B2B Marketing: The FUEL methodology outlined

MECLABS

How and When to Use Content in the B2B Sales Process (Members library)

B2B Marketing: Relevant content must move beyond “glitz” and tell a properly sequenced story

Content Marketing: How to get your subject matter experts on your corporate blog

Categories: B2B Marketing Tags: , ,



  1. March 23rd, 2011 at 05:45 | #1

    This is a really useful article – I feel you have underplayed the amount of time needed to get a prospect from the contact to purchase phases. When we are trying to persuade a big print buyer to move from their incumbent supplier it sometimes takes years and then being in the right place at the right time. In other words being on the phone the week that the incumbent supplier messes up an important job.

    Thanks for sharing.

    Rob

  2. March 23rd, 2011 at 08:56 | #2

    @Rob Beckett
    Rob, you’re absolutely right: it often takes a long time for prospects to make a purchase decision for big-ticket solutions.

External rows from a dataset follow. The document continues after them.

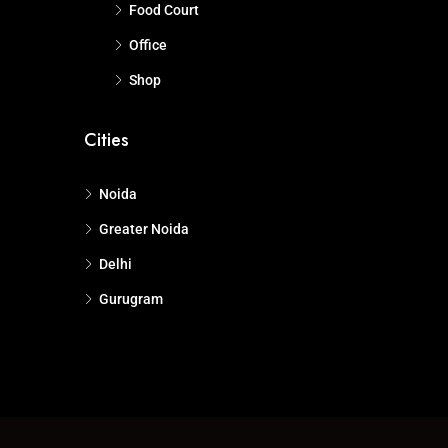
Food Court
Office
Shop
Cities
Noida
Greater Noida
Delhi
Gurugram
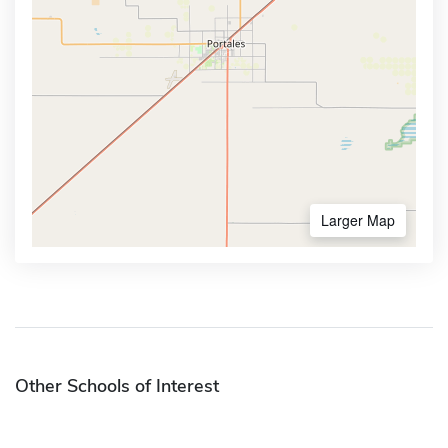
Larger Map
Other Schools of Interest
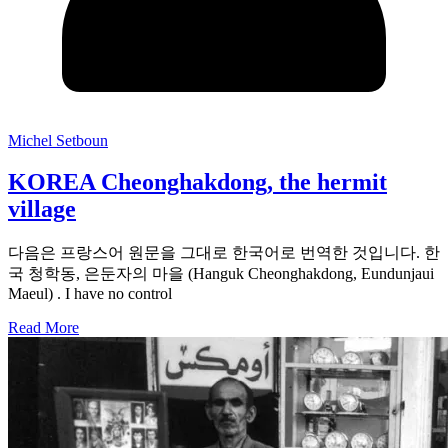
Michel Setboun
KOREA Cheonghakdong, the hermit
village
다음은 프랑스어 원문을 그대로 한국어로 번역한 것입니다. 한
국 청학동, 은둔자의 마을 (Hanguk Cheonghakdong, Eundunjaui
Maeul) . I have no control
Read More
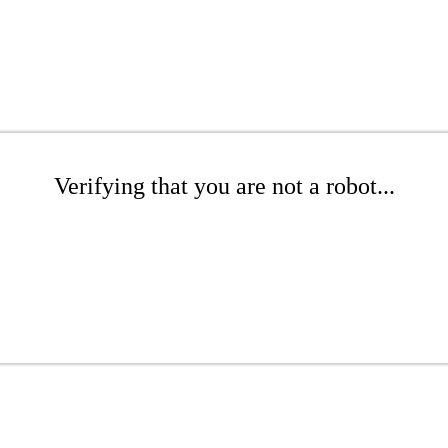
Verifying that you are not a robot...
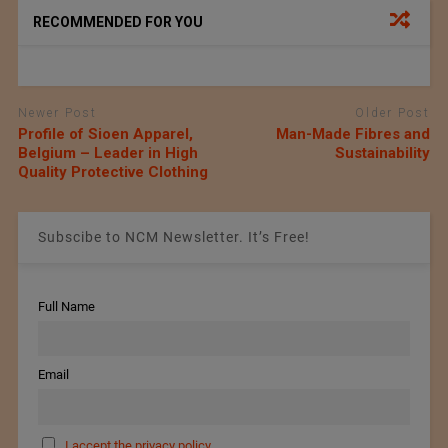
RECOMMENDED FOR YOU
Newer Post
Older Post
Profile of Sioen Apparel,
Man-Made Fibres and
Belgium – Leader in High
Sustainability
Quality Protective Clothing
Subscibe to NCM Newsletter. It’s Free!
Full Name
Email
I accept the privacy policy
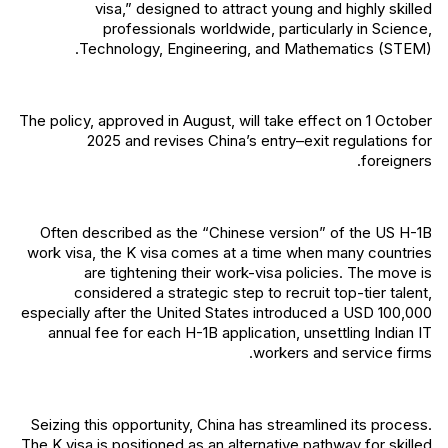
visa,” designed to attract young and highly skilled
professionals worldwide, particularly in Science,
Technology, Engineering, and Mathematics (STEM).
The policy, approved in August, will take effect on 1 October
2025 and revises China’s entry–exit regulations for
foreigners.
Often described as the “Chinese version” of the US H-1B
work visa, the K visa comes at a time when many countries
are tightening their work-visa policies. The move is
considered a strategic step to recruit top-tier talent,
especially after the United States introduced a USD 100,000
annual fee for each H-1B application, unsettling Indian IT
workers and service firms.
Seizing this opportunity, China has streamlined its process.
The K visa is positioned as an alternative pathway for skilled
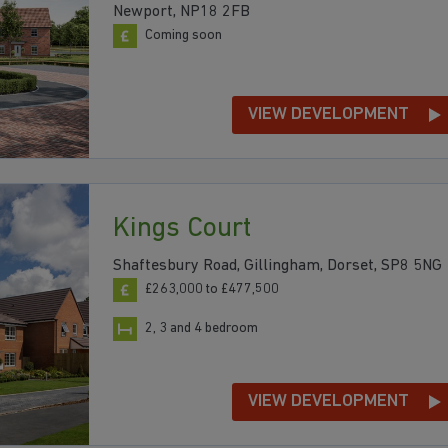
Newport, NP18 2FB
Coming soon
VIEW DEVELOPMENT
Kings Court
Shaftesbury Road, Gillingham, Dorset, SP8 5NG
£263,000 to £477,500
2, 3 and 4 bedroom
VIEW DEVELOPMENT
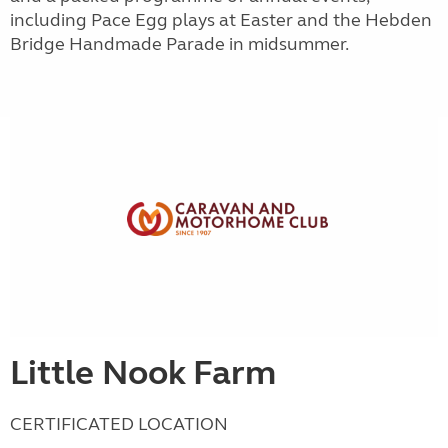
including Pace Egg plays at Easter and the Hebden
Bridge Handmade Parade in midsummer.
Little Nook Farm
CERTIFICATED LOCATION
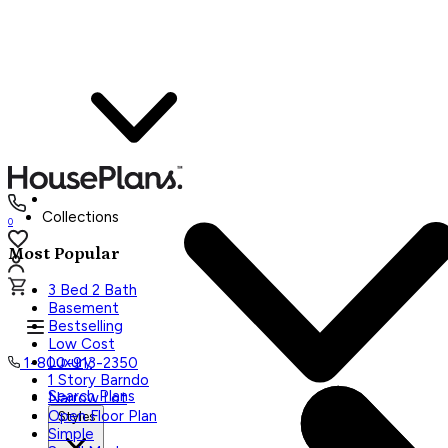
Collections
0
Most Popular
3 Bed 2 Bath
Basement
Bestselling
Low Cost
Luxury
1-800-913-2350
1 Story Barndo
Search Plans
Narrow Lot
Open Floor Plan
Styles
Simple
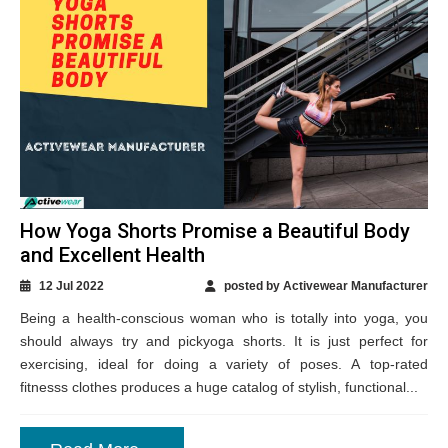
How Yoga Shorts Promise a Beautiful Body
and Excellent Health
12 Jul 2022
posted by Activewear Manufacturer
Being a health-conscious woman who is totally into yoga, you
should always try and pickyoga shorts. It is just perfect for
exercising, ideal for doing a variety of poses. A top-rated
fitnesss clothes produces a huge catalog of stylish, functional...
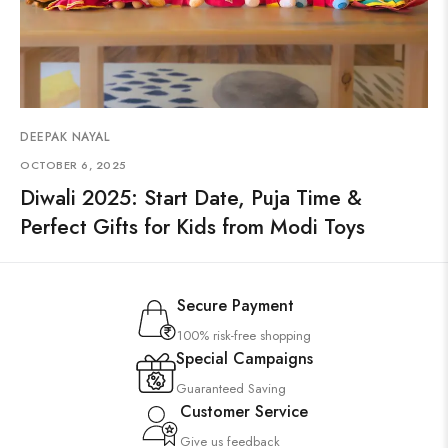
DEEPAK NAYAL
OCTOBER 6, 2025
Diwali 2025: Start Date, Puja Time &
Perfect Gifts for Kids from Modi Toys
Secure Payment
100% risk-free shopping
Special Campaigns
Guaranteed Saving
Customer Service
Give us feedback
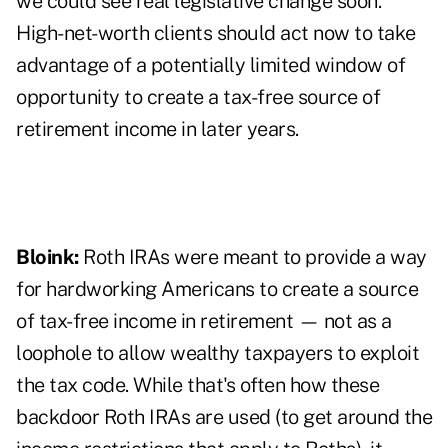
we could see real legislative change soon.
High-net-worth clients should act now to take
advantage of a potentially limited window of
opportunity to create a tax-free source of
retirement income in later years.
Bloink:
Roth IRAs were meant to provide a way
for hardworking Americans to create a source
of tax-free income in retirement — not as a
loophole to allow wealthy taxpayers to exploit
the tax code. While that's often how these
backdoor Roth IRAs are used (to get around the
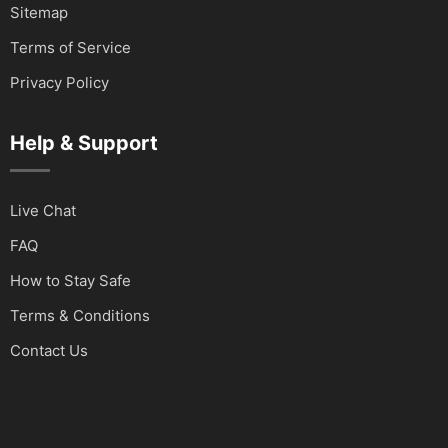
Sitemap
Terms of Service
Privacy Policy
Help & Support
Live Chat
FAQ
How to Stay Safe
Terms & Conditions
Contact Us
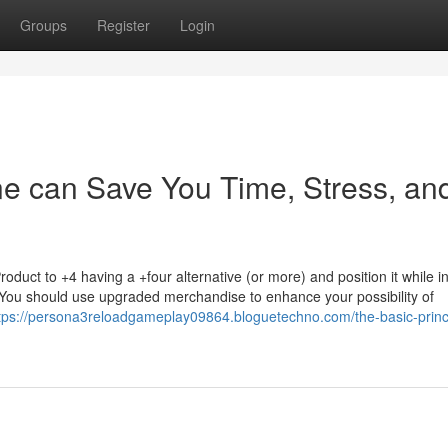
Groups
Register
Login
ne can Save You Time, Stress, an
duct to +4 having a +four alternative (or more) and position it while in
You should use upgraded merchandise to enhance your possibility of
tps://persona3reloadgameplay09864.bloguetechno.com/the-basic-princi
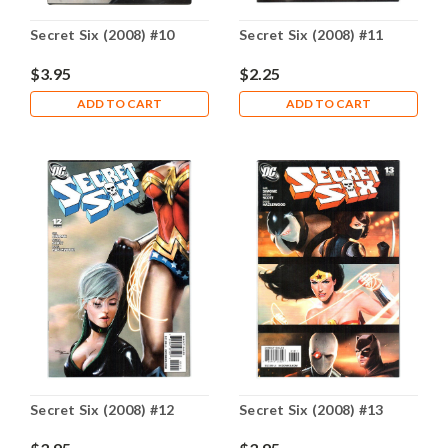
Secret Six (2008) #10
Secret Six (2008) #11
$3.95
$2.25
ADD TO CART
ADD TO CART
Secret Six (2008) #12
Secret Six (2008) #13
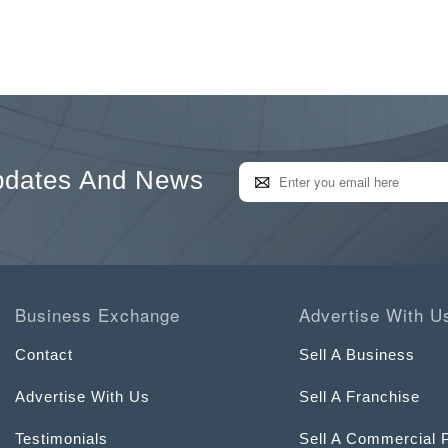
pdates And News
Business Exchange
Advertise With U
Contact
Sell A Business
Advertise With Us
Sell A Franchise
Testimonials
Sell A Commercial 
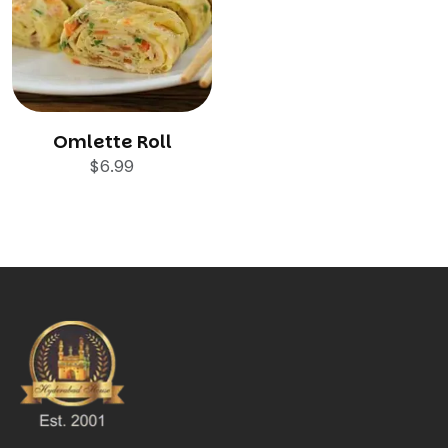
Omlette Roll
$
6.99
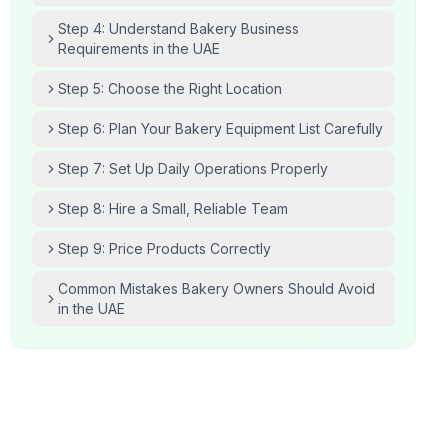
Step 4: Understand Bakery Business
Requirements in the UAE
Step 5: Choose the Right Location
Step 6: Plan Your Bakery Equipment List Carefully
Step 7: Set Up Daily Operations Properly
Step 8: Hire a Small, Reliable Team
Step 9: Price Products Correctly
Common Mistakes Bakery Owners Should Avoid
in the UAE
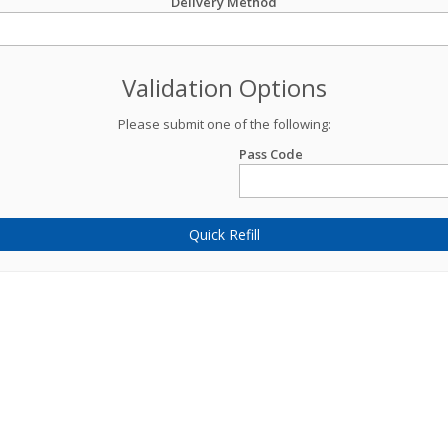
Delivery Method
Validation Options
Please submit one of the following:
Pass Code
Quick Refill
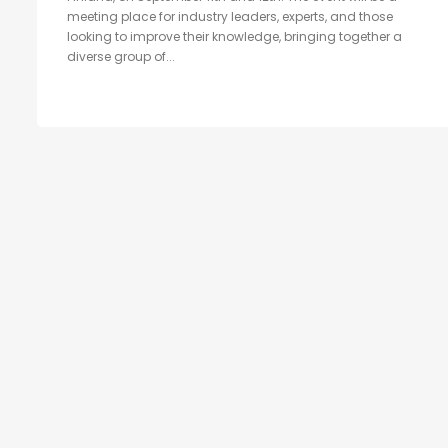
meeting place for industry leaders, experts, and those
looking to improve their knowledge, bringing together a
diverse group of...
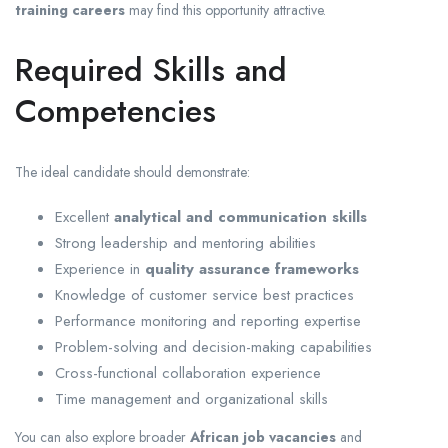
training careers
may find this opportunity attractive.
Required Skills and
Competencies
The ideal candidate should demonstrate:
Excellent
analytical and communication skills
Strong leadership and mentoring abilities
Experience in
quality assurance frameworks
Knowledge of customer service best practices
Performance monitoring and reporting expertise
Problem-solving and decision-making capabilities
Cross-functional collaboration experience
Time management and organizational skills
You can also explore broader
African job vacancies
and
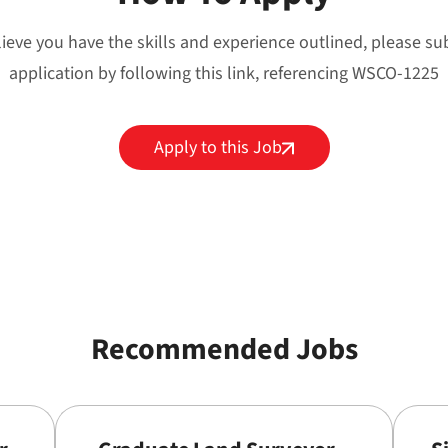
lieve you have the skills and experience outlined, please s
application by following this link, referencing WSCO-1225
Apply to this Job
Recommended Jobs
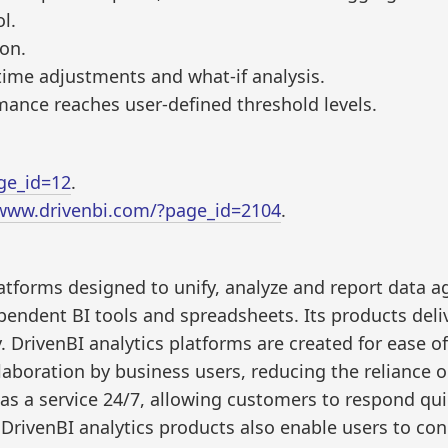
l.
ion.
-time adjustments and what-if analysis.
ance reaches user-defined threshold levels.
ge_id=12
.
/www.drivenbi.com/?page_id=2104
.
latforms designed to unify, analyze and report data 
pendent BI tools and spreadsheets. Its products deli
 DrivenBI analytics platforms are created for ease of
llaboration by business users, reducing the reliance o
 as a service 24/7, allowing customers to respond qui
DrivenBI analytics products also enable users to con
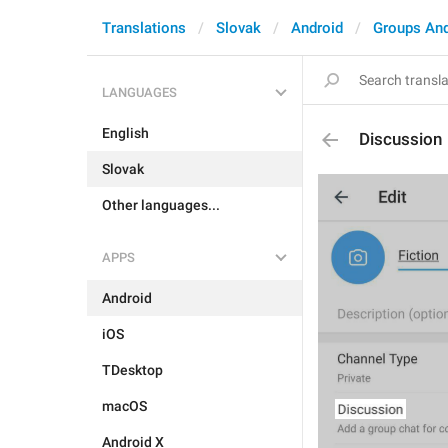
Translations
Slovak
Android
Groups An
LANGUAGES
English
Discussion
Slovak
Other languages...
APPS
Android
iOS
TDesktop
macOS
Android X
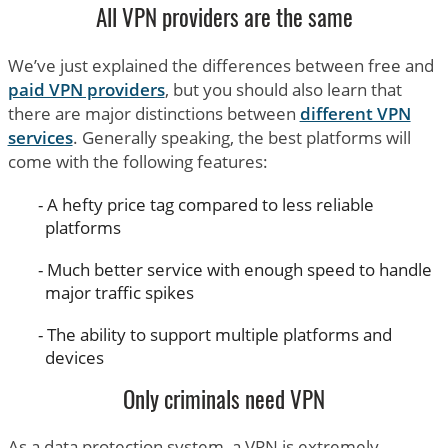
All VPN providers are the same
We’ve just explained the differences between free and
paid VPN providers
, but you should also learn that
there are major distinctions between
different VPN
services
. Generally speaking, the best platforms will
come with the following features:
A hefty price tag compared to less reliable
platforms
Much better service with enough speed to handle
major traffic spikes
The ability to support multiple platforms and
devices
Only criminals need VPN
As a data protection system, a VPN is extremely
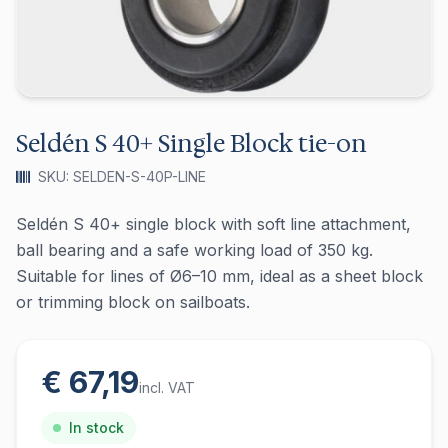
Seldén S 40+ Single Block tie-on
SKU: SELDEN-S-40P-LINE
Seldén S 40+ single block with soft line attachment,
ball bearing and a safe working load of 350 kg.
Suitable for lines of Ø6–10 mm, ideal as a sheet block
or trimming block on sailboats.
€ 67,19
incl. VAT
In stock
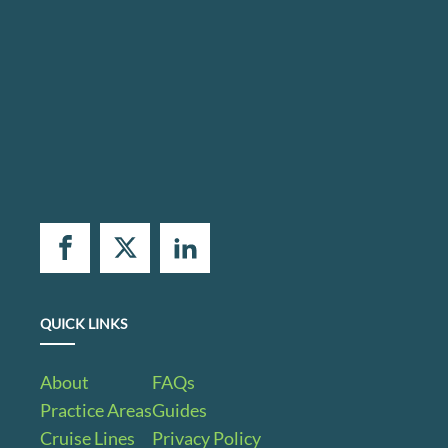
QUICK LINKS
About
FAQs
Practice Areas
Guides
Cruise Lines
Privacy Policy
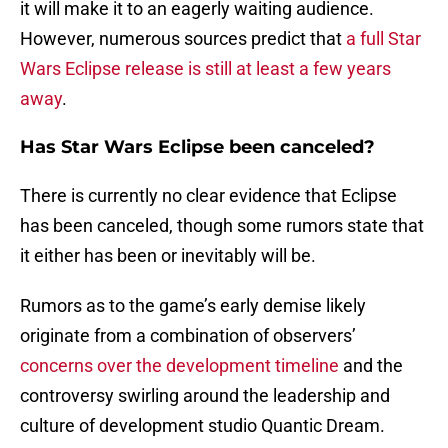
it will make it to an eagerly waiting audience.
However, numerous sources predict that
a full Star
Wars Eclipse release is still at least a few years
away
.
Has Star Wars Eclipse been canceled?
There is currently no clear evidence that Eclipse
has been canceled, though some rumors state that
it either has been or inevitably will be.
Rumors as to the game’s early demise likely
originate from a combination of observers’
concerns over the development timeline
and the
controversy swirling around the leadership and
culture of development studio Quantic Dream.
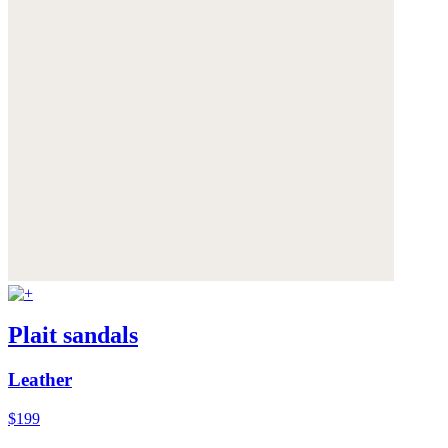
Plait sandals
Leather
$199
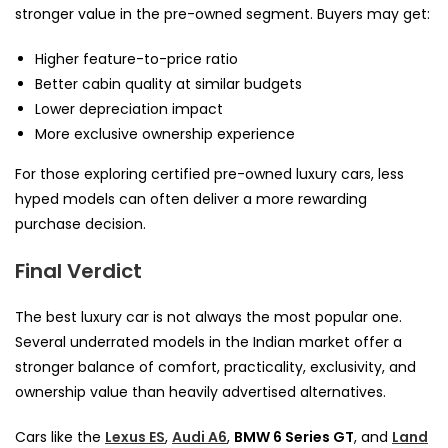
stronger value in the pre-owned segment. Buyers may get:
Higher feature-to-price ratio
Better cabin quality at similar budgets
Lower depreciation impact
More exclusive ownership experience
For those exploring certified pre-owned luxury cars, less
hyped models can often deliver a more rewarding
purchase decision.
Final Verdict
The best luxury car is not always the most popular one.
Several underrated models in the Indian market offer a
stronger balance of comfort, practicality, exclusivity, and
ownership value than heavily advertised alternatives.
Cars like the
Lexus ES
,
Audi A6
,
BMW 6 Series GT
, and
Land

In those cases, you would want to stay in front of the various buyer personas on a regular basis and that might mean having 10 or even 20 touches (or rotating a series of touches after seven to nine months). In this case, I was simply sharing the basic idea of mapping content to the buying cycle and using interest in particular types of content to predict buying probability. For some solutions, that will mean three touches. For others, many more. Thanks for the clarifying comment.

  3. October 11th, 2011 at 18:03 | #3

    Great article and great points! The best call to action our company has used for lead generation LeadLifter’s B2B sales conversion system works wonders for increasing ROI for complex sales. The self service quote software can increase ROI by 200% based my experience and from their examples given. Which are proven to be true for me and my company. Primarily built for complex sales within the tech industry for storage solutions and products for mid-sized companies.

  4. October 11th, 2011 at 18:24 | #4

    @Mike B.
    Thanks for the kind words. I agree with the premise that prospects often want some preliminary budgetary information very early in the sales cycle.